**Exercise objective:** The string "виклики" may appear on lines of the entries below; report how many such lines there are, and only that.
Provided information below:
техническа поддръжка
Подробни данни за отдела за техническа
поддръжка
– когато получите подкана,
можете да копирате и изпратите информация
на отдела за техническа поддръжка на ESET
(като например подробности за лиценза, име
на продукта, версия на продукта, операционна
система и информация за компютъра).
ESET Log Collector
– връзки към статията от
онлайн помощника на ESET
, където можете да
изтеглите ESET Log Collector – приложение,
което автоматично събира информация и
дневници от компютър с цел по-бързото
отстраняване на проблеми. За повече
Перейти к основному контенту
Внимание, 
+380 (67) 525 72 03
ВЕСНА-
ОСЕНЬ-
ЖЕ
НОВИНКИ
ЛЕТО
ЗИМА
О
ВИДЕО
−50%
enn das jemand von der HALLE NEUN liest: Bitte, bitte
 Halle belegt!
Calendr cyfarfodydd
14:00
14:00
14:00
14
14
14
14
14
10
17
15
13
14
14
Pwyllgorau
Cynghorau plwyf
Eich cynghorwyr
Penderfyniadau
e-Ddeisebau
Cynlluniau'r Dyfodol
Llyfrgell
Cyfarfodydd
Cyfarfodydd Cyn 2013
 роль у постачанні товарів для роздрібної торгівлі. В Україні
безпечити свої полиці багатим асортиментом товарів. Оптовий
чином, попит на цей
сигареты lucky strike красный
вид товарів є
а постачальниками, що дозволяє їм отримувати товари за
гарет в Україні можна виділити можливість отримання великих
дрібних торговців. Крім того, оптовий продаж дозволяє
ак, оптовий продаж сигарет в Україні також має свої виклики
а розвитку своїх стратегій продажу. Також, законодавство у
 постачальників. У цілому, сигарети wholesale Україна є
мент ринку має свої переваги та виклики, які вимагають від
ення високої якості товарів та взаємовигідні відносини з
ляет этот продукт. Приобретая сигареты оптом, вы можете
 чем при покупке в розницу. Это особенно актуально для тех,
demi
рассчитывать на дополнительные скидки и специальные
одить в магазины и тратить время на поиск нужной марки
End of Provided information.
**Output for this exercise:** 2